The Daily Mail reported in September,  for example, that Meaghan Markle, the Duchess of Sussex and a former actress, was contemplating a documentary on Cullors—who, like Markle, is a native-born Los Angelina—under a multi-million dollar contract that she and her husband, Prince Harry, have with Netflix.

“Cullors is said to have ‘hugely inspired Meghan, and she pitched the documentary to Netflix because she has been ‘blown away by the incredible work Patrisse has done…She thinks her story needs to be told—and she would love to be the one to make it,’ a source told The Mirror,” a British tabloid.

And actress Halle Berry recently said that she had been convinced not to take a role that she had been contemplating in which she would have portrayed a transgender man, CNN reported. “As a cisgender woman,” Berry tweeted, “I now understand that I should not have considered the role, and that the transgender community should undeniably have the opportunity to tell their own stories.”
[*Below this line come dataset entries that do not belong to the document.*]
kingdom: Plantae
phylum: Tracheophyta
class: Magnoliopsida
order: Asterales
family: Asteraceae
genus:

In October, Cullors herself announced that under terms of a wide-ranging partnership with the Warner Bros. Television Group, she would develop and produce original programming for various platforms aimed at audiences of all types. She previously had been a staff writer for the “Good Trouble “ television drama series.

“Black voices, especially Black voices who have been historically marginalized, are important and integral to today’s storytelling,” Cullors said. “Our perspective and amplification is necessary and vital to helping shape a new narrative for our families and communities. I am committed to uplifting these stories.”

The #MeToo movement was launched more than a decade ago by Tarana Burke, a Black Brooklyn activist, who hoped to encourage survivors of sexual abuse to share their stories.

It became a nationwide rallying cry in 2017, after The New York Times and The New Yorker reported allegations against Weinstein by the first of dozens of women, most of whom were White.

On the first day of 2018, Hollywood celebrities announced the Time’s Up campaign. Providing legal support for low-income women who were targets of sexual harassment in and out of the workplace, and calling out companies that did not move swiftly to end such actions were among its primary goals.

It also sought to get more women into influential positions in talent agencies and studios—roles that Weinstein was in when he was alleged to have regularly preyed upon women hoping to rise in the industry.

Gale Anne Hurd, producer of “The Walking Dead” television series, said Black Lives Matter had more impact than #MeToo on the way many did business in Hollywood.

“#MeToo has some significance, but a lot of women were still afraid to tell stories of on-set discrimination and the casting couch. The Black Lives Matter movement is a game-changer for all minorities and people with different genders,” she told Variety in October.

Salamishah Tillet, a professor at Rutgers University-Newark, said there were particular lessons for Black men and women in the Weinstein controversy. 

“[O]ne of our nation’s most pernicious and enduring racial stereotypes” was that of “the black male rapist,” she wrote in an opinion article in The New York Times.  “This myth, born in the 19th century, worked to prohibit consensual sexual liaisons between white women and black men on one hand, and was used to justify the widespread lynching of black men on the other hand, by white mobs who falsely asserted their black male victims raped white women… 

“And the stereotype of the black male rapist has also intimidated black women who were assaulted by African-American men into silence out of fear of being labeled race traitors, or, worse yet, of being seen as complicit with a criminal justice system that disproportionately incarcerated black men.”